** What you are asked to do **
Some of the lines below need repeating. Reproduce exactly those between the lines holding "all public structures" and "set of ID's", inclusive.

Source records Block Start

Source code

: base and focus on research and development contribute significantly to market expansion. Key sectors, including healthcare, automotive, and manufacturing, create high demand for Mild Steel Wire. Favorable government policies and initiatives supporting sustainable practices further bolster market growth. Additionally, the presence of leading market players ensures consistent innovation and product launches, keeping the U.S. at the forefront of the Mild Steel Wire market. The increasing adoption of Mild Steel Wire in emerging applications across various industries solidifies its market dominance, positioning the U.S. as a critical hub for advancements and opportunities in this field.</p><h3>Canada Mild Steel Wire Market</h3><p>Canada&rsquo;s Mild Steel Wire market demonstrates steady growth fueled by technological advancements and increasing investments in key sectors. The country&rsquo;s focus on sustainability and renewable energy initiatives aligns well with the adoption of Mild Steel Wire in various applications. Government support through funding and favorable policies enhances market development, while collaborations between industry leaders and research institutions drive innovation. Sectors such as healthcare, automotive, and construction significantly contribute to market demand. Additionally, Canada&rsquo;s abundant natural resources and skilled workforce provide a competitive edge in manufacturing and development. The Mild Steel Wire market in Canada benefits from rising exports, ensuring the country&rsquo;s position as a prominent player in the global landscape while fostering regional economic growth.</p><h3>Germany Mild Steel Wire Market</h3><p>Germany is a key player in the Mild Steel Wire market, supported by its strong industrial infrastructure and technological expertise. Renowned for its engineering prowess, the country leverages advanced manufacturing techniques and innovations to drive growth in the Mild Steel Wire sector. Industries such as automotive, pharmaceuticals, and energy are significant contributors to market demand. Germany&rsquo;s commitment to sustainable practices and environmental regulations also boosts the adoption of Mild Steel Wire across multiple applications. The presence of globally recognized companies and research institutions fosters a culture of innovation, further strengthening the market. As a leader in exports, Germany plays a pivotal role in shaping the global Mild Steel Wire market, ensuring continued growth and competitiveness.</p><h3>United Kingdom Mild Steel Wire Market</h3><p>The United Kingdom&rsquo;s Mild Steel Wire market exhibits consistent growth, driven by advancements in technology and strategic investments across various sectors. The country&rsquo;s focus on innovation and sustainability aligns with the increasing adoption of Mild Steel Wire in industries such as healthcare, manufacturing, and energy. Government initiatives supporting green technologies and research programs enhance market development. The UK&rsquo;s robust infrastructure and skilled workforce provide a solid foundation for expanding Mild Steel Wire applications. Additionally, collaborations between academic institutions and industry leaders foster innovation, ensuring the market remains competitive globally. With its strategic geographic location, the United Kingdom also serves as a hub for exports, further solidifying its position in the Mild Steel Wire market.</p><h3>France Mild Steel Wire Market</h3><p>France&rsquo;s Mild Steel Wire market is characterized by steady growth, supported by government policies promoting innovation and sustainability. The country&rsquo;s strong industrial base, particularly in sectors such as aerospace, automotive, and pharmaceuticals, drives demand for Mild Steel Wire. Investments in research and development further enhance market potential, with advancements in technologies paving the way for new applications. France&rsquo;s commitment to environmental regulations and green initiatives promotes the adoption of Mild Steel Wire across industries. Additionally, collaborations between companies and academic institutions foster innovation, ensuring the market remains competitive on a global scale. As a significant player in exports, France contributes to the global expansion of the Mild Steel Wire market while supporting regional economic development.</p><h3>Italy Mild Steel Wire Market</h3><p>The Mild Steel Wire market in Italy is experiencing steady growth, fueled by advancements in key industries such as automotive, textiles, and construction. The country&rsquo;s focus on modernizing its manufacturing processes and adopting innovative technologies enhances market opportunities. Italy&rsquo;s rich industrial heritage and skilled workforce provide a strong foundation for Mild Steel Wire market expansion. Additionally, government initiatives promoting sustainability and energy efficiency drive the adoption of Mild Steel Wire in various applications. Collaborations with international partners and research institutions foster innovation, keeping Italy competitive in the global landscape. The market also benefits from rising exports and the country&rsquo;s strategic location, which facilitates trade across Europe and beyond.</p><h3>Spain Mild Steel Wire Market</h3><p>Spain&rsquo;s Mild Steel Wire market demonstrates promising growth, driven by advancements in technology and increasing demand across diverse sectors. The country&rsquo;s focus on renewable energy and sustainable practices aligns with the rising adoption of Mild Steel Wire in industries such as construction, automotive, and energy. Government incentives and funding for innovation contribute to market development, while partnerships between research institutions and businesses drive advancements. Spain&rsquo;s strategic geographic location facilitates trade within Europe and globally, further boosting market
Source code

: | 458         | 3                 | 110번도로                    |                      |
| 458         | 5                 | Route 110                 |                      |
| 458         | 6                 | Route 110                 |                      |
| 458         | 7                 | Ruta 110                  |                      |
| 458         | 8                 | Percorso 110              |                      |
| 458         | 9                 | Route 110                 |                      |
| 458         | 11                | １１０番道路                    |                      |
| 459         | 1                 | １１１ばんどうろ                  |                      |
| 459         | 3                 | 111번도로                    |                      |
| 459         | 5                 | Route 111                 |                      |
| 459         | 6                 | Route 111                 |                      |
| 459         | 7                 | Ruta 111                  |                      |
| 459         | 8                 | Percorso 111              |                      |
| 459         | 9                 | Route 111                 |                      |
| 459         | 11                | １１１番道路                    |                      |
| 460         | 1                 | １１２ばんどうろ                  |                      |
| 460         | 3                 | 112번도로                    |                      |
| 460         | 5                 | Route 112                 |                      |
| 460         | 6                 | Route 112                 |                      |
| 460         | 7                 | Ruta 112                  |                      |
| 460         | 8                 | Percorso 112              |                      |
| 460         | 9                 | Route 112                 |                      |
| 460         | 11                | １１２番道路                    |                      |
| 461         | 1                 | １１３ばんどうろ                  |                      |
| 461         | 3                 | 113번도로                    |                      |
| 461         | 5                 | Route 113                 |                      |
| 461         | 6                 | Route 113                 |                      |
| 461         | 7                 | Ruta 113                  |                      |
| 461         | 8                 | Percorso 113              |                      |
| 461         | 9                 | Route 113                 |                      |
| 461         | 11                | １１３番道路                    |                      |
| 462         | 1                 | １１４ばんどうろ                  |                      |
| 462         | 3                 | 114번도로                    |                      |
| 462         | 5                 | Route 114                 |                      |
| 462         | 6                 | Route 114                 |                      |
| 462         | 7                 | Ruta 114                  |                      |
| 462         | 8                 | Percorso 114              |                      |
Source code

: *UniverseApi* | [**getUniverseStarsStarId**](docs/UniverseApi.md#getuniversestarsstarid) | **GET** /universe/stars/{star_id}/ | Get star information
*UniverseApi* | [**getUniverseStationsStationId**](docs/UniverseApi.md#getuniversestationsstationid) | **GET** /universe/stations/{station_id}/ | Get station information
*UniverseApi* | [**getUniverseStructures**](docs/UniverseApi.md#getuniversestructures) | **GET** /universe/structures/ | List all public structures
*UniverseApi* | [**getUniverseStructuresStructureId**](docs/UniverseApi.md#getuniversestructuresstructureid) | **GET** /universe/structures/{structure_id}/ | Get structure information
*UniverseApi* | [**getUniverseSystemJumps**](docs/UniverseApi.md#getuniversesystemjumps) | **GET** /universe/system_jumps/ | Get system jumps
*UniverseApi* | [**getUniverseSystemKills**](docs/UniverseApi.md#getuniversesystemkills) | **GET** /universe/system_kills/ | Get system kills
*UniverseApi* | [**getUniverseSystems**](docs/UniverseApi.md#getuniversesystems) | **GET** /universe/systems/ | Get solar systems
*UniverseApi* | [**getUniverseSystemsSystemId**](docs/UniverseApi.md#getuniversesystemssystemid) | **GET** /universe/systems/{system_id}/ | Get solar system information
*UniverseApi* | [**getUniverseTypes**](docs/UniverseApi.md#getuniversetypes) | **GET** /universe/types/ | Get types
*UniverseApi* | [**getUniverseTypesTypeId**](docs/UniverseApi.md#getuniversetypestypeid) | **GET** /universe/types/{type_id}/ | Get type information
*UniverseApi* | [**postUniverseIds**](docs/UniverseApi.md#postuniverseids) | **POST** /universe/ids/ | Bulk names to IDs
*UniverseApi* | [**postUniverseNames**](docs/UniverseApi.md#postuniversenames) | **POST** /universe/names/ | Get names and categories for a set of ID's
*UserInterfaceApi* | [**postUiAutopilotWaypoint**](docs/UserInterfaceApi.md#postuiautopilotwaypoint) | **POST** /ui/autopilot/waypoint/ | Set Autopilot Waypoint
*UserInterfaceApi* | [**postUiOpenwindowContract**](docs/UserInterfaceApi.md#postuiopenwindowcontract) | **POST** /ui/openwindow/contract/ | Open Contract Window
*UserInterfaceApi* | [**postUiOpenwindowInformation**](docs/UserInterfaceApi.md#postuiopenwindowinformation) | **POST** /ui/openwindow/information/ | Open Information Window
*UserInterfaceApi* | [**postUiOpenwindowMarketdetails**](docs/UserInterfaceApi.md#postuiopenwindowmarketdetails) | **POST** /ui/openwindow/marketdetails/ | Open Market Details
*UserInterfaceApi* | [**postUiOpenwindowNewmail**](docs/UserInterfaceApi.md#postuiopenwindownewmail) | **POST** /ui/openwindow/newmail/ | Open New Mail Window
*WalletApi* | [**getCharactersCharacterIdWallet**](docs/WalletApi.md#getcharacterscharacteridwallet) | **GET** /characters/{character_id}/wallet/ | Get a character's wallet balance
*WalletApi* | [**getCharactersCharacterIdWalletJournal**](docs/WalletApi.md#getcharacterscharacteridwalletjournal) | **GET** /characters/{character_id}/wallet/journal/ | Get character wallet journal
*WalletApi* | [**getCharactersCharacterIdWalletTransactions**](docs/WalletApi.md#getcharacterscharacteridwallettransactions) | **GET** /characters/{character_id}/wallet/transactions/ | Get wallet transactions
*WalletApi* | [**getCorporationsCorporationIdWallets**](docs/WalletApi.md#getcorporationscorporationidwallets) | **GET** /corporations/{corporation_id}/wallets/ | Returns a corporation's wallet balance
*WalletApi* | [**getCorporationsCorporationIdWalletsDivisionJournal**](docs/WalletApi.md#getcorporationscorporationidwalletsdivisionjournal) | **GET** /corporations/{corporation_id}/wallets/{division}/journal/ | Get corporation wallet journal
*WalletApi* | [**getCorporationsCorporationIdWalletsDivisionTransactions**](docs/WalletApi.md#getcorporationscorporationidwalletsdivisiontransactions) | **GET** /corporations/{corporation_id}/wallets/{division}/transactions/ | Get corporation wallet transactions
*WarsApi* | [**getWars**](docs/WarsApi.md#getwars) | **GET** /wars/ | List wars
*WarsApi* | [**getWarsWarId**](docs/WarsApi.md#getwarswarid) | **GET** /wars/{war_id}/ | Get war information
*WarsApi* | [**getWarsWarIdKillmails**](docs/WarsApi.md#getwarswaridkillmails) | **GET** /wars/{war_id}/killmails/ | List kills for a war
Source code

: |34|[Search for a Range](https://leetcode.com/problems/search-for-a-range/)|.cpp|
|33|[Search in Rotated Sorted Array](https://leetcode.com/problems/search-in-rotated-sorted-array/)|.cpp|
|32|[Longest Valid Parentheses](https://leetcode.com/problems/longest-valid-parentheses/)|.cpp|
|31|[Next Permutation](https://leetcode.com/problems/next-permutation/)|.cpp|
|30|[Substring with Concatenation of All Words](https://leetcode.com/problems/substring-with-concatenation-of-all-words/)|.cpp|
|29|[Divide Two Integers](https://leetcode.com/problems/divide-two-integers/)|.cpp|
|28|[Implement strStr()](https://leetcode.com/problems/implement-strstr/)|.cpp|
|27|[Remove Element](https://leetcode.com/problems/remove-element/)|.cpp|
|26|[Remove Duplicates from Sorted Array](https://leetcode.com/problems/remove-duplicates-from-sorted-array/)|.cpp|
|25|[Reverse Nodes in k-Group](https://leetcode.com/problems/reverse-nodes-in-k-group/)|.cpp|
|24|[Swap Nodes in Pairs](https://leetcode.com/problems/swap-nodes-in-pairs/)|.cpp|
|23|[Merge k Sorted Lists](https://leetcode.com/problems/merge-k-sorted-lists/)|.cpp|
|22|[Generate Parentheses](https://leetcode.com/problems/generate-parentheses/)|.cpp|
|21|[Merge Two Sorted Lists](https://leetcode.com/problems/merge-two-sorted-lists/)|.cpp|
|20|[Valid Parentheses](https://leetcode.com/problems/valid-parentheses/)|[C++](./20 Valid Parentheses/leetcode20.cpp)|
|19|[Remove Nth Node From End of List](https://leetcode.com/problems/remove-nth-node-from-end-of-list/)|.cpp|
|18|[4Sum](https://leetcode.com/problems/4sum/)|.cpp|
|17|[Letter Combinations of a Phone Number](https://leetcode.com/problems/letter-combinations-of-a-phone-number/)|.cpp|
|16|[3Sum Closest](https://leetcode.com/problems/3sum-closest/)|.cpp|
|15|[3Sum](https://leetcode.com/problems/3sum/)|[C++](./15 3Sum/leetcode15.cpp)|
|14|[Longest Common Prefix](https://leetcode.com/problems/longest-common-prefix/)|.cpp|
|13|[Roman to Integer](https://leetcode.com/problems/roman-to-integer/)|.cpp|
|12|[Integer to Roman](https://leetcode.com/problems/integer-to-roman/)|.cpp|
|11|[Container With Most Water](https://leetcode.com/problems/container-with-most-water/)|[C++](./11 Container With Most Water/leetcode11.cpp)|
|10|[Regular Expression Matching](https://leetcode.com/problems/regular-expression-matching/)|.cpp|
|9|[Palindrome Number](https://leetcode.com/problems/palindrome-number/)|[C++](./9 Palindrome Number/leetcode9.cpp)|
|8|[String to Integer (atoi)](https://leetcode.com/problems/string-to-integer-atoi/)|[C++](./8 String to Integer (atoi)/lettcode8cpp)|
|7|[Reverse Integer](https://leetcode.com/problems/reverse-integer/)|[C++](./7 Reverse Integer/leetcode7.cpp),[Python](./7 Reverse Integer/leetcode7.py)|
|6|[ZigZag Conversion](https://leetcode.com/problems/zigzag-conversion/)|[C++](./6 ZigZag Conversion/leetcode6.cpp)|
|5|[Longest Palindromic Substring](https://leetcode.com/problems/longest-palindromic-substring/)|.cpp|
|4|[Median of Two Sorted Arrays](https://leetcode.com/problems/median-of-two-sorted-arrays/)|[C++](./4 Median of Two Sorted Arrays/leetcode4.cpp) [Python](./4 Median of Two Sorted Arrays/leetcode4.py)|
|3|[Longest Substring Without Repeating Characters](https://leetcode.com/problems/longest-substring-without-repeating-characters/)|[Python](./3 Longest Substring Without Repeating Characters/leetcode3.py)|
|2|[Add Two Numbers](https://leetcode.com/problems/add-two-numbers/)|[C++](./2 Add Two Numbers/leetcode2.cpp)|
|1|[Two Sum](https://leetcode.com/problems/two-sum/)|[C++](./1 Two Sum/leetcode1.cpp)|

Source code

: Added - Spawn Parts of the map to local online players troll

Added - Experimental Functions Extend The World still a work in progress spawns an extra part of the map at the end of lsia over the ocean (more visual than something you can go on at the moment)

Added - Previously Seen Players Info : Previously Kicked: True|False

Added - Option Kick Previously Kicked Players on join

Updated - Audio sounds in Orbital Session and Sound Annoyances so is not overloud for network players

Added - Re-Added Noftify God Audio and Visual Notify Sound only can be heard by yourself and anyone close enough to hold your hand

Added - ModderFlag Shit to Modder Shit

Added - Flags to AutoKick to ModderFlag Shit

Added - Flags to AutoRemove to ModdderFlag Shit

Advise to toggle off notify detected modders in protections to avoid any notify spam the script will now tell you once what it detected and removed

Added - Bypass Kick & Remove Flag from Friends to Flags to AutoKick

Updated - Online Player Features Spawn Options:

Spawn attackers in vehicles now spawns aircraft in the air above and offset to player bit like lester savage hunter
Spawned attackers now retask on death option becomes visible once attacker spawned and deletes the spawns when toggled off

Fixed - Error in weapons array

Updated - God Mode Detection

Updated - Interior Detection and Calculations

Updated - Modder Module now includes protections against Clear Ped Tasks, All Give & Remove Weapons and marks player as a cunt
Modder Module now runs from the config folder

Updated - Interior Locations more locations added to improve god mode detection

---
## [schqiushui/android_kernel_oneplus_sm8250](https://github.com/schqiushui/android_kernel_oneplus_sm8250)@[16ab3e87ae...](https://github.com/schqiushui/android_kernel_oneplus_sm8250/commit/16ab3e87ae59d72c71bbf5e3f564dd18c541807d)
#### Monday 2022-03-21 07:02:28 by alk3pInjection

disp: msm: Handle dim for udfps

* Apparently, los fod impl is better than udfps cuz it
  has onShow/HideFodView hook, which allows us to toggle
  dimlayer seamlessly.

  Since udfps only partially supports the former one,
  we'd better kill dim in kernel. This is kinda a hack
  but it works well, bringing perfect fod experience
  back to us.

Source records Block End

** Task answer **
*UniverseApi* | [**getUniverseStructures**](docs/UniverseApi.md#getuniversestructures) | **GET** /universe/structures/ | List all public structures
*UniverseApi* | [**getUniverseStructuresStructureId**](docs/UniverseApi.md#getuniversestructuresstructureid) | **GET** /universe/structures/{structure_id}/ | Get structure information
*UniverseApi* | [**getUniverseSystemJumps**](docs/UniverseApi.md#getuniversesystemjumps) | **GET** /universe/system_jumps/ | Get system jumps
*UniverseApi* | [**getUniverseSystemKills**](docs/UniverseApi.md#getuniversesystemkills) | **GET** /universe/system_kills/ | Get system kills
*UniverseApi* | [**getUniverseSystems**](docs/UniverseApi.md#getuniversesystems) | **GET** /universe/systems/ | Get solar systems
*UniverseApi* | [**getUniverseSystemsSystemId**](docs/UniverseApi.md#getuniversesystemssystemid) | **GET** /universe/systems/{system_id}/ | Get solar system information
*UniverseApi* | [**getUniverseTypes**](docs/UniverseApi.md#getuniversetypes) | **GET** /universe/types/ | Get types
*UniverseApi* | [**getUniverseTypesTypeId**](docs/UniverseApi.md#getuniversetypestypeid) | **GET** /universe/types/{type_id}/ | Get type information
*UniverseApi* | [**postUniverseIds**](docs/UniverseApi.md#postuniverseids) | **POST** /universe/ids/ | Bulk names to IDs
*UniverseApi* | [**postUniverseNames**](docs/UniverseApi.md#postuniversenames) | **POST** /universe/names/ | Get names and categories for a set of ID's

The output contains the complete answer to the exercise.